Text transcribed from the pages:
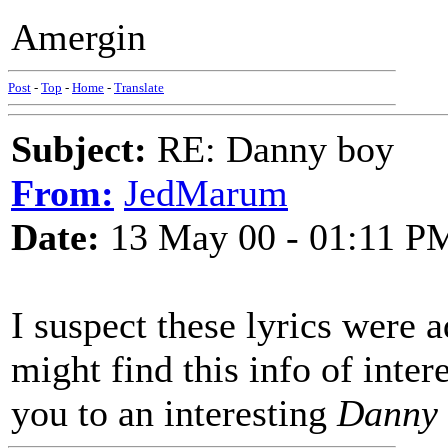
Amergin
Post
-
Top
-
Home
-
Translate
Subject:
RE: Danny boy
From:
JedMarum
Date:
13 May 00 - 01:11 P
I suspect these lyrics were 
might find this info of inter
you to an interesting
Danny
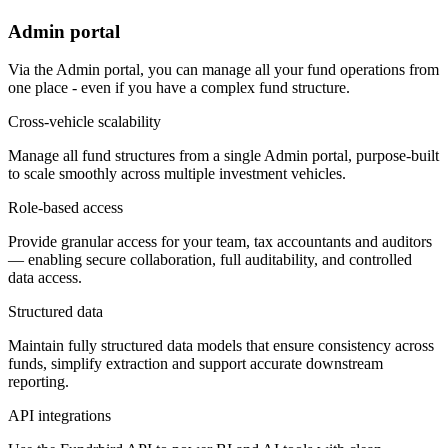
Admin portal
Via the Admin portal, you can manage all your fund operations from
one place - even if you have a complex fund structure.
Cross-vehicle scalability
Manage all fund structures from a single Admin portal, purpose-built
to scale smoothly across multiple investment vehicles.
Role-based access
Provide granular access for your team, tax accountants and auditors
— enabling secure collaboration, full auditability, and controlled
data access.
Structured data
Maintain fully structured data models that ensure consistency across
funds, simplify extraction and support accurate downstream
reporting.
API integrations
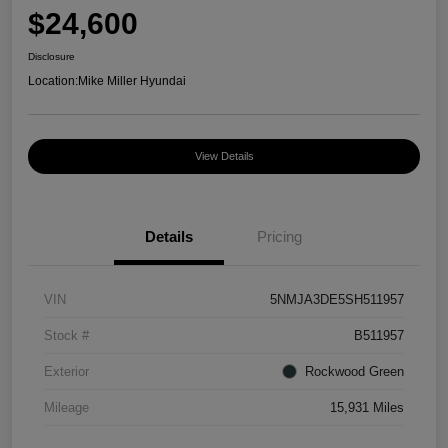
$24,600
Disclosure
Location:
Mike Miller Hyundai
View Details
Details
Pricing
VIN
5NMJA3DE5SH511957
Stock #
B511957
Exterior
Rockwood Green
Mileage
15,931 Miles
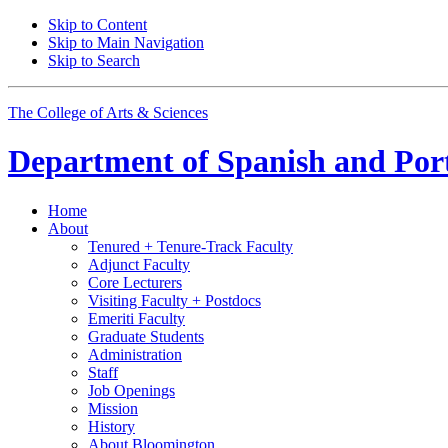
Skip to Content
Skip to Main Navigation
Skip to Search
The College of Arts
&
Sciences
Department of
Spanish and Por
Home
About
Tenured + Tenure-Track Faculty
Adjunct Faculty
Core Lecturers
Visiting Faculty + Postdocs
Emeriti Faculty
Graduate Students
Administration
Staff
Job Openings
Mission
History
About Bloomington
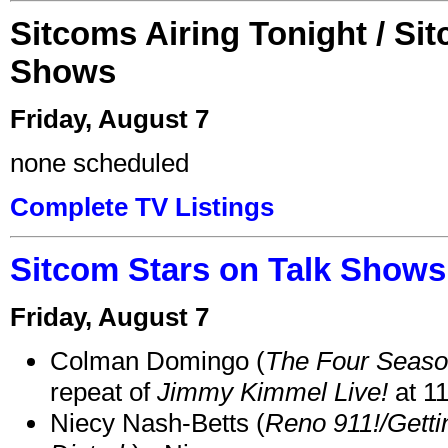
Sitcoms Airing Tonight / Si
Shows
Friday, August 7
none scheduled
Complete TV Listings
Sitcom Stars on Talk Shows
Friday, August 7
Colman Domingo (
The Four Seas
repeat of
Jimmy Kimmel Live!
at 1
Niecy Nash-Betts (
Reno 911!/Gett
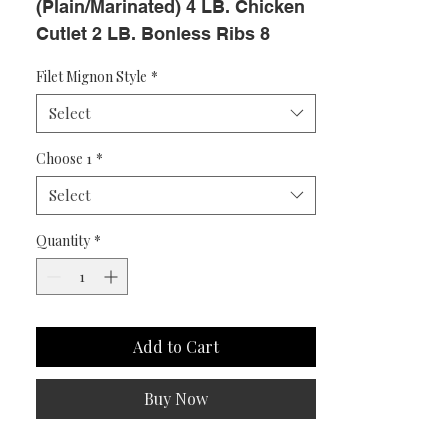
(Plain/Marinated) 4 LB. Chicken 
Cutlet 2 LB. Bonless Ribs 8 
Steak Burgers 8 PC. BBQ 
Filet Mignon Style
*
Chicken BONUS! 3 GOURMET 
Select
CHICKEN BURGERS L
Choose 1
*
Select
Quantity
*
Add to Cart
Buy Now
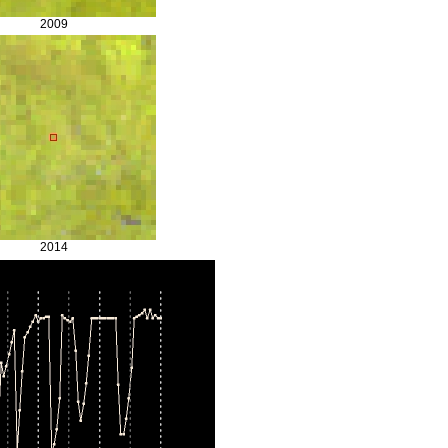
2009
2014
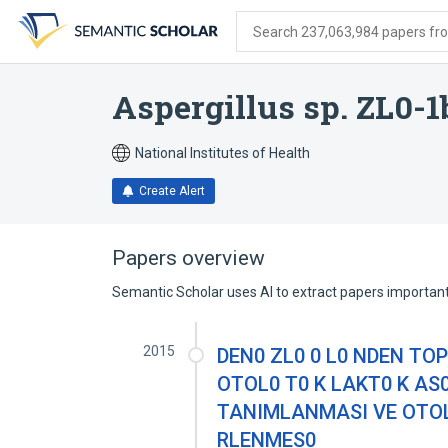
Skip
Skip
Skip
to
to
to
Search 237,063,984 papers from
search
main
account
form
content
menu
Aspergillus sp. ZL0-1
National Institutes of Health
Create Alert
Papers overview
Semantic Scholar uses AI to extract papers important 
2015
DEN0 ZL0 0 L0 NDEN TO
OTOL0 T0 K LAKT0 K AS
TANIMLANMASI VE OTOL0
RLENMES0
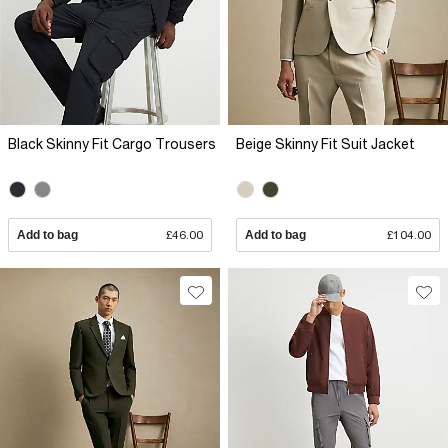
Black Skinny Fit Cargo Trousers
Beige Skinny Fit Suit Jacket
Add to bag
£46.00
Add to bag
£104.00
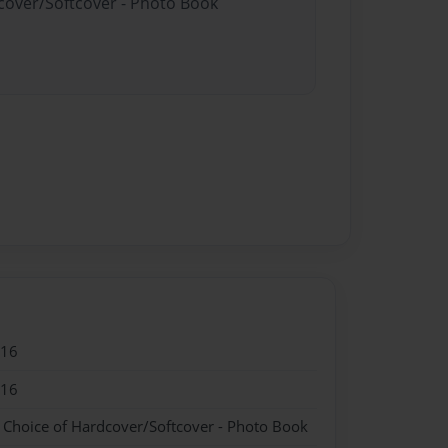
dcover/Softcover - Photo Book
016
016
- Choice of Hardcover/Softcover - Photo Book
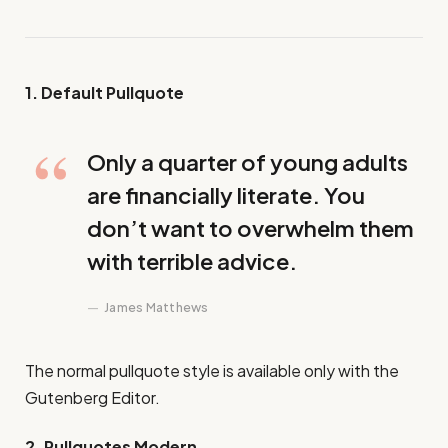
1. Default Pullquote
Only a quarter of young adults
are financially literate. You
don’t want to overwhelm them
with terrible advice.
James Matthews
The normal pullquote style is available only with the
Gutenberg Editor.
2. Pullquotes Modern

**INSTRUCTION**
Present every line of text from all the entries above as a Markdown table with the columns "Row" and "Line", where "Row" is the row number and "Line" is the line itself. Omit the pictures and any blank lines.

**EXERCISE RESULT**
| Row | Line |
|---|---|
| 1 | Amergin |
| 2 | Post |
| 3 | - |
| 4 | Top |
| 5 | - |
| 6 | Home |
| 7 | - |
| 8 | Translate |
| 9 | Subject: |
| 10 | RE: Danny boy |
| 11 | From: |
| 12 | JedMarum |
| 13 | Date: |
| 14 | 13 May 00 - 01:11 P |
| 15 | I suspect these lyrics were  |
| 16 | might find this info of inter |
| 17 | you to an interesting |
| 18 | Danny |
| 19 | Admin portal |
| 20 | Via the Admin portal, you can manage all your fund operations from |
| 21 | one place - even if you have a complex fund structure. |
| 22 | Cross-vehicle scalability |
| 23 | Manage all fund structures from a single Admin portal, purpose-built |
| 24 | to scale smoothly across multiple investment vehicles. |
| 25 | Role-based access |
| 26 | Provide granular access for your team, tax accountants and auditors |
| 27 | — enabling secure collaboration, full auditability, and controlled |
| 28 | data access. |
| 29 | Structured data |
| 30 | Maintain fully structured data models that ensure consistency across |
| 31 | funds, simplify extraction and support accurate downstream |
| 32 | reporting. |
| 33 | API integrations |
| 34 | $24,600 |
| 35 | Disclosure |
| 36 | Location: |
| 37 | Mike Miller Hyundai |
| 38 | View Details |
| 39 | Details |
| 40 | Pricing |
| 41 | VIN |
| 42 | 5NMJA3DE5SH511957 |
| 43 | Stock # |
| 44 | B511957 |
| 45 | Exterior |
| 46 | Rockwood Green |
| 47 | Mileage |
| 48 | 15,931 Miles |
| 49 | Skip to Content |
| 50 | Skip to Main Navigation |
| 51 | Skip to Search |
| 52 | The College of Arts |
| 53 | & |
| 54 | Sciences |
| 55 | Department of |
| 56 | Spanish and Por |
| 57 | Home |
| 58 | About |
| 59 | Tenured + Tenure-Track Faculty |
| 60 | Adjunct Faculty |
| 61 | Core Lecturers |
| 62 | Visiting Faculty + Postdocs |
| 63 | Emeriti Faculty |
| 64 | Graduate Students |
| 65 | Administration |
| 66 | Staff |
| 67 | Job Openings |
| 68 | Mission |
| 69 | History |
| 70 | About Bloomington |
| 71 | Sitcoms Airing Tonight / Si |
| 72 | Shows |
| 73 | Friday, August 7 |
| 74 | none scheduled |
| 75 | Complete TV Listings |
| 76 | Sitcom Stars on Talk Shows |
| 77 | Friday, August 7 |
| 78 | Colman Domingo ( |
| 79 | The Four Seas |
| 80 | repeat of |
| 81 | Jimmy Kimmel Live! |
| 82 | at 1 |
| 83 | Niecy Nash-Betts ( |
| 84 | Reno 911!/Gett |
| 85 | (Plain/Marinated) 4 LB. Chicken  |
| 86 | Cutlet 2 LB. Bonless Ribs 8  |
| 87 | Steak Burgers 8 PC. BBQ  |
| 88 | Filet Mignon Style |
| 89 | * |
| 90 | Chicken BONUS! 3 GOURMET  |
| 91 | Select |
| 92 | CHICKEN BURGERS L |
| 93 | Choose 1 |
| 94 | * |
| 95 | Select |
| 96 | Quantity |
| 97 | * |
| 98 | Add to Cart |
| 99 | Buy Now |
| 100 | 2009 |
| 101 | 2014 |
| 102 | Skip |
| 103 | Skip |
| 104 | Skip |
| 105 | to |
| 106 | to |
| 107 | to |
| 108 | Search 237,063,984 papers from |
| 109 | search |
| 110 | main |
| 111 | account |
| 112 | form |
| 113 | content |
| 114 | menu |
| 115 | Aspergillus sp. ZL0-1 |
| 116 | National Institutes of Health |
| 117 | Create Alert |
| 118 | Papers overview |
| 119 | Semantic Scholar uses AI to extract papers important  |
| 120 | 2015 |
| 121 | DEN0 ZL0 0 L0 NDEN TO |
| 122 | OTOL0 T0 K LAKT0 K AS |
| 123 | TANIMLANMASI VE OTOL0 |
| 124 | RLENMES0 |
| 125 | Black Skinny Fit Cargo Trousers |
| 126 | Beige Skinny Fit Suit Jacket |
| 127 | Add to bag |
| 128 | £46.00 |
| 129 | Add to bag |
| 130 | £104.00 |
| 131 | dcover/Softcover - Photo Book |
| 132 | 016 |
| 133 | 016 |
| 134 | - Choice of Hardcover/Softcover - Photo Book |
| 135 | 1. Default Pullquote |
| 136 | Only a quarter of young adults |
| 137 | are financially literate. You |
| 138 | don’t want to overwhelm them |
| 139 | with terrible advice. |
| 140 | James Matthews |
| 141 | The normal pullquote style is available only with the |
| 142 | Gutenberg Editor. |
| 143 | 2. Pullquotes Modern |